The news IRL is saturated with evidence of acts of evil on an endless loop, whilst social media continues to be hijacked as spaces where the anonymous can be as heinous as they like, with seemingly little sense of retribution or consequence for their actions. Celebrities- usually, but not exclusively, young women- are constantly vilified for their appearance and love lives, and are then pilloried all over again if they dare to speak out against their attackers. I am no Generation Zer, but even I am privy to the digital diatribes levelled against Jesy Nelson, Emily Atack and Demi Lovato, to name but three. Even ten years ago, such a widespread level of abuse would have been rare, but now it seems that this sort of bile is somehow acceptable as collateral damage for being a media personality.

So, what is it about being online that can make people act in such an appalling manner?
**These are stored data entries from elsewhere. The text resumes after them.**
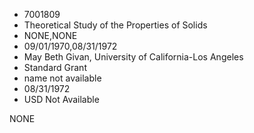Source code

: * 7001809
* Theoretical Study of the Properties of Solids
* NONE,NONE
* 09/01/1970,08/31/1972
* May Beth Givan, University of California-Los Angeles
* Standard Grant
*   name not available
* 08/31/1972
* USD Not Available

NONE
Does a red mist descend for some trolls once their fingers engage with their keyboard, to the extent that they have an irresistible urge to denigrate and destroy someone else’s reputation, or at least’ upset their equilibrium? What sort of disconnect takes place as inadequate specimens spew out their venom? Unless they are bona fide psychopaths, they must realise that, despite what mothers have attested throughout the ages, names do hurt you alongside sticks and stones. What will successive generations to come make of our bitter and twisted approach to online communication?

Saturday 12 November is World Kindness Day, so I would urge us all, even if we have never sent a nasty tweet in our lives, or have never ‘liked’ a negative comment about Tom Cruise’s Dorian Gray appearance, to observe this day with respect and think about doing a random act of kindness to someone that could make, not mar, their day. Henry James, a much-underrated genius, anticipated the much-lauded Harry when he said: Three things in human life are important. The first is to be kind. The second is to be kind. And the third is to be kind.